- **Task data**:

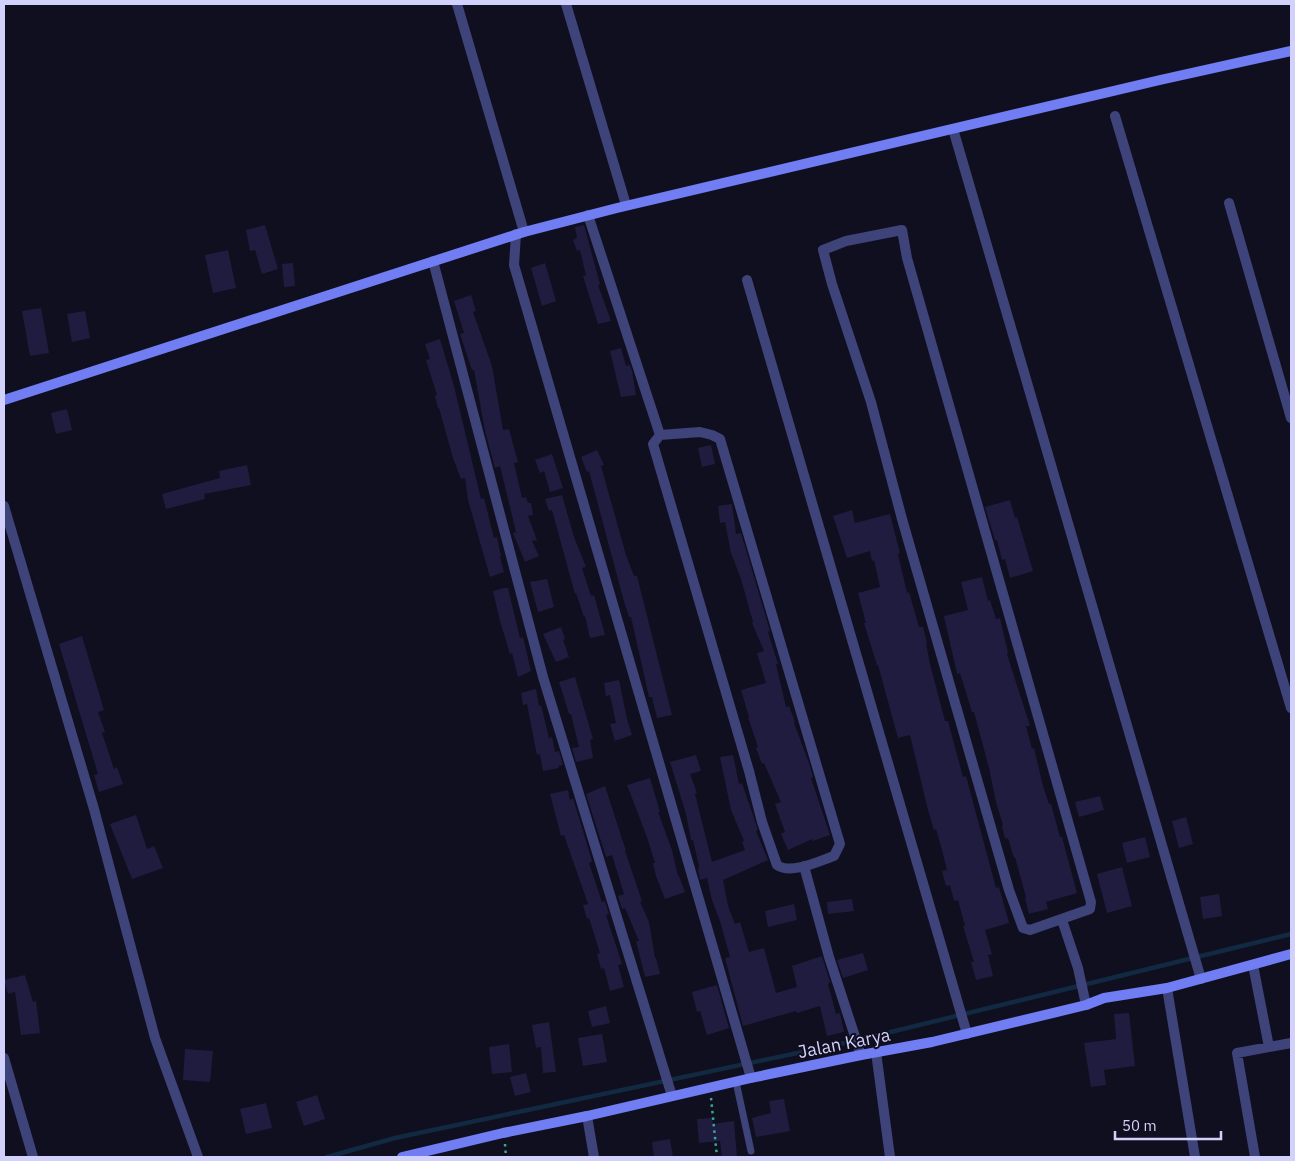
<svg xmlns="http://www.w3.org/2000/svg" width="1295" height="1161" font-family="'IBM Plex Sans',sans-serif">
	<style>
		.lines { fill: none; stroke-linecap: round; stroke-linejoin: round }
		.stream { stroke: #112941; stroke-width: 4.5 }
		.building { fill: #1f1c3f }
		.path { stroke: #38a894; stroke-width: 2.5; stroke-dasharray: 2.5 4; stroke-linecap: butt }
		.lane { stroke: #3e437a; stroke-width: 7 }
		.street { stroke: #3e437a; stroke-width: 10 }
		.secondary { stroke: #707df3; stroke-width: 10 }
		.labels { text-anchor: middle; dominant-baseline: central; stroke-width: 4; stroke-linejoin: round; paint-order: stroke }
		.street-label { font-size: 18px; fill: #d1d1fb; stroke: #100f1f }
	</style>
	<rect width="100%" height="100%" fill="#100f1f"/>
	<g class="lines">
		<path class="stream" d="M 327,1157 L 395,1138 L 854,1041 L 1291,934"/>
	</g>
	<path class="building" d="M 265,225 L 278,269 L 262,274 L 255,250 L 250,251 L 246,230 Z
		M 584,225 L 600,284 L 598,285 L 611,321 L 598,324 L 583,276 L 586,276 L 580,250 L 577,251 L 573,240 L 577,238 L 575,227 Z
		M 228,250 L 236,288 L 213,293 L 205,255 Z
		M 293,263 L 295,286 L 284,287 L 282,264 Z
		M 545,263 L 556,301 L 542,306 L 531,268 Z
		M 471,295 L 476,311 L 473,312 L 492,366 L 503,430 L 509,429 L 518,462 L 514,463 L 522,498 L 526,497 L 528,503 L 531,503 L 533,515 L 528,516 L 537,540 L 532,541 L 539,556 L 525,562 L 513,533 L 516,532 L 500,466 L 495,468 L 485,431 L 474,370 L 472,370 L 460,334 L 464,333 L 454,301 Z
		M 41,308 L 49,353 L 30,356 L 22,311 Z
		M 85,311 L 90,338 L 72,342 L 67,314 Z
		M 440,339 L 454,386 L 481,499 L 484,498 L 494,538 L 497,537 L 501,556 L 500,557 L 504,572 L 490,577 L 468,500 L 465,478 L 461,479 L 453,458 L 439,408 L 438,408 L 435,396 L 437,395 L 426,360 L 430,359 L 425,344 Z
		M 621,348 L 626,366 L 630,365 L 632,371 L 636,395 L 621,397 L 610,351 Z
		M 67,409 L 72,430 L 56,434 L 51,413 Z
		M 711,445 L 715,464 L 702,467 L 698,448 Z
		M 597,450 L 604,465 L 601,466 L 626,555 L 634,576 L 637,576 L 641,592 L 672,715 L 657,718 L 652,697 L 649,697 L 631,617 L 629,617 L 623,598 L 589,471 L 587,472 L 581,457 Z
		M 552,454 L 563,488 L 550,492 L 544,471 L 540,473 L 535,460 Z
		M 247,465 L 251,485 L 204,494 L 205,499 L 166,509 L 162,494 L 220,478 L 219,471 Z
		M 562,495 L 574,537 L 586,567 L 582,568 L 591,596 L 594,595 L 605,635 L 590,638 L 585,616 L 584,617 L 576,593 L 575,594 L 552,510 L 549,511 L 545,499 Z
		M 1010,500 L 1015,518 L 1017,517 L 1033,571 L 1010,578 L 1005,559 L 1002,560 L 997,540 L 995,540 L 985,507 Z
		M 732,504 L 736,534 L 741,533 L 770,631 L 768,632 L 778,664 L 776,664 L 786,707 L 789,706 L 795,722 L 794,723 L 809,763 L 813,777 L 811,778 L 830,835 L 813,841 L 812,839 L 788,850 L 781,834 L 785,832 L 775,804 L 781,802 L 764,763 L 762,764 L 756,748 L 758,747 L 748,717 L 749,717 L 741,690 L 766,683 L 757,653 L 764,651 L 752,623 L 753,622 L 741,579 L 731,553 L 725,522 L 720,523 L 718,506 Z
		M 852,510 L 855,523 L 890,514 L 900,553 L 898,554 L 907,593 L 909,592 L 919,627 L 923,627 L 927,643 L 926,643 L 930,664 L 945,721 L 948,721 L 963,777 L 966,776 L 996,888 L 999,887 L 1009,923 L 985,930 L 992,954 L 988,955 L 993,976 L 976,980 L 971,962 L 974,962 L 963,926 L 965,926 L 958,900 L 954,901 L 950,885 L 946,886 L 942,871 L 947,870 L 942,850 L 936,829 L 934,830 L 928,810 L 910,735 L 898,738 L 878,665 L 877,665 L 864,623 L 866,623 L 858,593 L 880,587 L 874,560 L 872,561 L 870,551 L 847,558 L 833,516 Z
		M 982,577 L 988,601 L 990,600 L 996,619 L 1000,618 L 1008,653 L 1007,654 L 1030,726 L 1026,726 L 1032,749 L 1034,748 L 1043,786 L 1049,804 L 1051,804 L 1060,837 L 1062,837 L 1077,893 L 1046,902 L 1048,909 L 1029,914 L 1025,898 L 1026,897 L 1015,857 L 1014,858 L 1008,838 L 1005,839 L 1002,826 L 1003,825 L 996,802 L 989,768 L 974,712 L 972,712 L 960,673 L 957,674 L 944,616 L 968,610 L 961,582 Z
		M 547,579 L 554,607 L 538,612 L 530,582 Z
		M 504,588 L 508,588 L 520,638 L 523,637 L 531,671 L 518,677 L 512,653 L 510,654 L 500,621 L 493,591 Z
		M 561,627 L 565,639 L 563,640 L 569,657 L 556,662 L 543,634 Z
		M 82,636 L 104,710 L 98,712 L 105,732 L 102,733 L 114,769 L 117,767 L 123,784 L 99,792 L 94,775 L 98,774 L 59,644 Z
		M 575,677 L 593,739 L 590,740 L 593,758 L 576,762 L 572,748 L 579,747 L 571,714 L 569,714 L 559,682 Z
		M 619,680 L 627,719 L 632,735 L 615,741 L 610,724 L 616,723 L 610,695 L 606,696 L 604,683 Z
		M 536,689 L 539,706 L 541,705 L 549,738 L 552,737 L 555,752 L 559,751 L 563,765 L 558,766 L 559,768 L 543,771 L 540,754 L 537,755 L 527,704 L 523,705 L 521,693 Z
		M 696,755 L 701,771 L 690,774 L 697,793 L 695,794 L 712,862 L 745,850 L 742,842 L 744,841 L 731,810 L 720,757 L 733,755 L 739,784 L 742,783 L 758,830 L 756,831 L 768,860 L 723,880 L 728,906 L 735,924 L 740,922 L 749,952 L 764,948 L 776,993 L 797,987 L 792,966 L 822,956 L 830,982 L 828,984 L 836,1014 L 840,1013 L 844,1032 L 827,1036 L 820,1006 L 797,1013 L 796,1011 L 743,1026 L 725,958 L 730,957 L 720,921 L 712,900 L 707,878 L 700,880 L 698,869 L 699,866 L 693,840 L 691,840 L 686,814 L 670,762 Z
		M 650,778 L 660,812 L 658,812 L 672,850 L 678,876 L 679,876 L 685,892 L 665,899 L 656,876 L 653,863 L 655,863 L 647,837 L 627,785 Z
		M 605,786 L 626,851 L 625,851 L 642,901 L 640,902 L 649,922 L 655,958 L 656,958 L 660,974 L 645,977 L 636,941 L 639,941 L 625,908 L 622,909 L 618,896 L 624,894 L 612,855 L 606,857 L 586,794 Z
		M 568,790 L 570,800 L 573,798 L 592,861 L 589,863 L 602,902 L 605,901 L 609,914 L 606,915 L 622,964 L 618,965 L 624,987 L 610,991 L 604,968 L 601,969 L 597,954 L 600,953 L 589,918 L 587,919 L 583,905 L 588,904 L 564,835 L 561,836 L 550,794 Z
		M 1100,796 L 1104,810 L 1079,817 L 1075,802 Z
		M 136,815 L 147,849 L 154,846 L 163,868 L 132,879 L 110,824 Z
		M 1186,817 L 1193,844 L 1179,848 L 1172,821 Z
		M 1145,837 L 1150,857 L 1127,863 L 1122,843 Z
		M 1122,867 L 1132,906 L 1107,913 L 1097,874 Z
		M 1219,894 L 1222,916 L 1203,919 L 1200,897 Z
		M 852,899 L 854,911 L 828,914 L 827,902 Z
		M 794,904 L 797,920 L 768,927 L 765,911 Z
		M 863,953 L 868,970 L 843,978 L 837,960 Z
		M 25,975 L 33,1002 L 36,1001 L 40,1033 L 21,1035 L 15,992 L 8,994 L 4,980 Z
		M 717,985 L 729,1028 L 707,1035 L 700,1011 L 697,1012 L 692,992 Z
		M 606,1006 L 610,1023 L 592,1027 L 588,1011 Z
		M 1129,1013 L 1135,1066 L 1104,1070 L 1106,1085 L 1091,1087 L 1084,1043 L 1116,1039 L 1114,1014 Z
		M 549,1022 L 556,1072 L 543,1073 L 541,1047 L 536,1048 L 532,1025 Z
		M 602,1034 L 607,1062 L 583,1066 L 578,1038 Z
		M 509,1044 L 512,1072 L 492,1074 L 489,1047 Z
		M 185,1049 L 213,1051 L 210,1082 L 183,1080 Z
		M 526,1073 L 531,1092 L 515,1096 L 510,1077 Z
		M 317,1095 L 325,1119 L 304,1126 L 296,1102 Z
		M 784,1099 L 790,1131 L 756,1137 L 752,1118 L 771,1113 L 769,1101 Z
		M 266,1103 L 272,1128 L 246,1134 L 240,1109 Z
		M 712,1118 L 713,1124 L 734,1121 L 737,1157 L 722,1157 L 720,1141 L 699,1143 L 697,1119 Z
		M 670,1139 L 673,1157 L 654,1157 L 652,1142 Z"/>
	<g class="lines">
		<path class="path" d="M 711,1098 L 717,1157
			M 505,1144 L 506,1157"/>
		<path class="lane" d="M 736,1082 L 751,1151"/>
		<path class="street" d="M 457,4 L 524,232
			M 566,4 L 626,205
			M 1115,116 L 1291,708
			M 953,129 L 1201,979
			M 1229,203 L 1291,418
			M 588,215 L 660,435
			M 902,230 L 907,258 L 1091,902 L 1090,909 L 1030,930 L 1023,928 L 1009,890 L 902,519 L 871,402 L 832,284 L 823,250 L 846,241 Z
			M 516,234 L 514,265 L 751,1078
			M 433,261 L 543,677 L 672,1096
			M 747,280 L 967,1034
			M 700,432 L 712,435 L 720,439 L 840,844 L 834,856 C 819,861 791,875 777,865 L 762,822 L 749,771 L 653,444 L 660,435 Z
			M 4,506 L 94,809 L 155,1038 L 198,1157
			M 804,866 L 829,957 L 861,1055
			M 1062,920 L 1078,968 L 1086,1005
			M 1253,965 L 1269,1047
			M 1167,988 L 1195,1157
			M 876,1052 L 890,1157
			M 4,1058 L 33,1157
			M 587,1116 L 594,1157
			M 1255,1157 L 1237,1053 L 1291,1043"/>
		<path class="secondary" d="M 4,400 L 524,232 L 617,208 L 1160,80 L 1291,51
			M 402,1157 L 503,1133 L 587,1116 L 751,1078 L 861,1055 L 932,1042 L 1086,1005 L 1104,998 L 1167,988 L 1291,954"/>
	</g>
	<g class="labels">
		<g class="street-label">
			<text transform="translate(844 1043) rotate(-11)">Jalan Karya</text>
		</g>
	</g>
	<rect width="1295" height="1161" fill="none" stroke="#d1d1fb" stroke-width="10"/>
	<path d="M1115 1131v8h106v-8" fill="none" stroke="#d1d1fb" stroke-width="2.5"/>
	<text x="1122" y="1131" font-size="15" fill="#d1d1fb" stroke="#100f1f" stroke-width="4" paint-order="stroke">50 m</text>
</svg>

- **What the task requires**: Give nothing but the count of lines in the listing above that hold the string "linecap".

- **Task solution**: 2